**ABOUT THIS EXERCISE:** Each entry is to be retyped without alteration, and no picture is to be included.

RECORDS PROVIDED section start

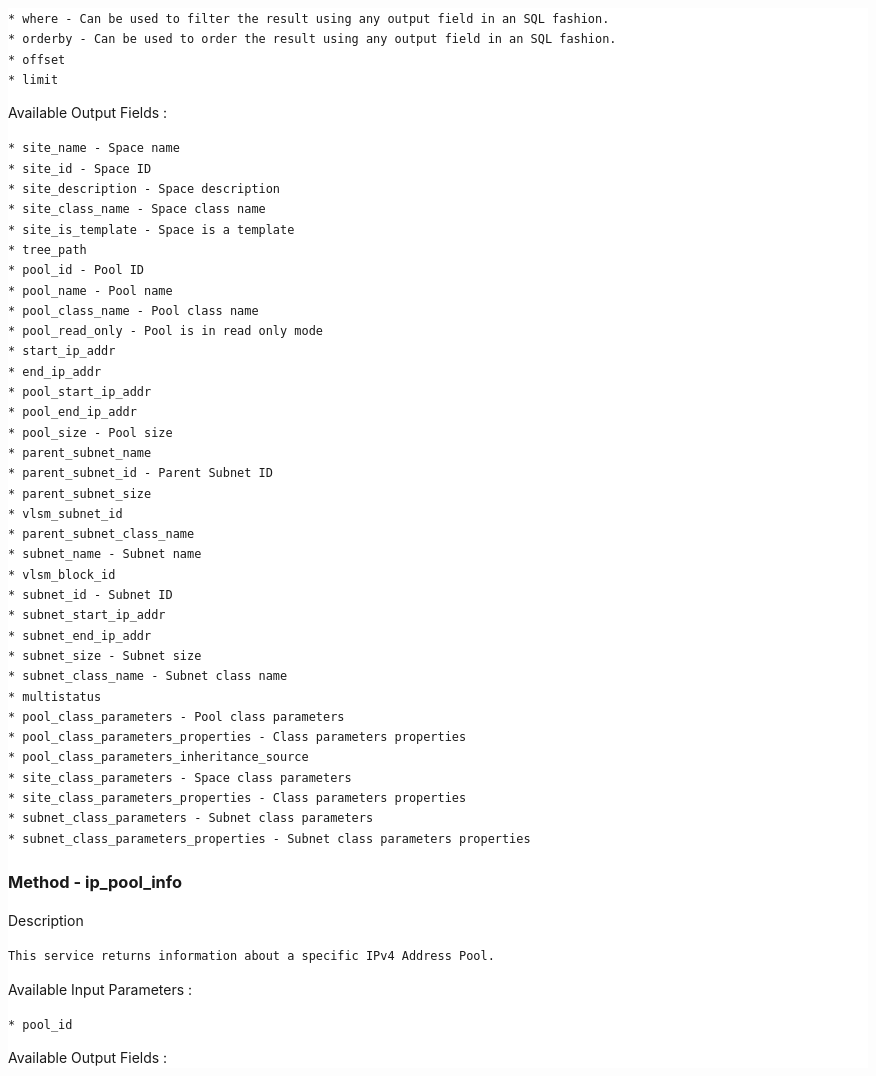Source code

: 	* where - Can be used to filter the result using any output field in an SQL fashion.
	* orderby - Can be used to order the result using any output field in an SQL fashion.
	* offset
	* limit

Available Output Fields :

	* site_name - Space name
	* site_id - Space ID
	* site_description - Space description
	* site_class_name - Space class name
	* site_is_template - Space is a template
	* tree_path
	* pool_id - Pool ID
	* pool_name - Pool name
	* pool_class_name - Pool class name
	* pool_read_only - Pool is in read only mode
	* start_ip_addr
	* end_ip_addr
	* pool_start_ip_addr
	* pool_end_ip_addr
	* pool_size - Pool size
	* parent_subnet_name
	* parent_subnet_id - Parent Subnet ID
	* parent_subnet_size
	* vlsm_subnet_id
	* parent_subnet_class_name
	* subnet_name - Subnet name
	* vlsm_block_id
	* subnet_id - Subnet ID
	* subnet_start_ip_addr
	* subnet_end_ip_addr
	* subnet_size - Subnet size
	* subnet_class_name - Subnet class name
	* multistatus
	* pool_class_parameters - Pool class parameters
	* pool_class_parameters_properties - Class parameters properties
	* pool_class_parameters_inheritance_source
	* site_class_parameters - Space class parameters
	* site_class_parameters_properties - Class parameters properties
	* subnet_class_parameters - Subnet class parameters
	* subnet_class_parameters_properties - Subnet class parameters properties

### Method - ip_pool_info
Description

	This service returns information about a specific IPv4 Address Pool.

Available Input Parameters :

	* pool_id

Available Output Fields :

RECORDS PROVIDED section end

**RESPONSE AREA:**
Source code

: 	* where - Can be used to filter the result using any output field in an SQL fashion.
	* orderby - Can be used to order the result using any output field in an SQL fashion.
	* offset
	* limit

Available Output Fields :

	* site_name - Space name
	* site_id - Space ID
	* site_description - Space description
	* site_class_name - Space class name
	* site_is_template - Space is a template
	* tree_path
	* pool_id - Pool ID
	* pool_name - Pool name
	* pool_class_name - Pool class name
	* pool_read_only - Pool is in read only mode
	* start_ip_addr
	* end_ip_addr
	* pool_start_ip_addr
	* pool_end_ip_addr
	* pool_size - Pool size
	* parent_subnet_name
	* parent_subnet_id - Parent Subnet ID
	* parent_subnet_size
	* vlsm_subnet_id
	* parent_subnet_class_name
	* subnet_name - Subnet name
	* vlsm_block_id
	* subnet_id - Subnet ID
	* subnet_start_ip_addr
	* subnet_end_ip_addr
	* subnet_size - Subnet size
	* subnet_class_name - Subnet class name
	* multistatus
	* pool_class_parameters - Pool class parameters
	* pool_class_parameters_properties - Class parameters properties
	* pool_class_parameters_inheritance_source
	* site_class_parameters - Space class parameters
	* site_class_parameters_properties - Class parameters properties
	* subnet_class_parameters - Subnet class parameters
	* subnet_class_parameters_properties - Subnet class parameters properties

### Method - ip_pool_info
Description

	This service returns information about a specific IPv4 Address Pool.

Available Input Parameters :

	* pool_id

Available Output Fields :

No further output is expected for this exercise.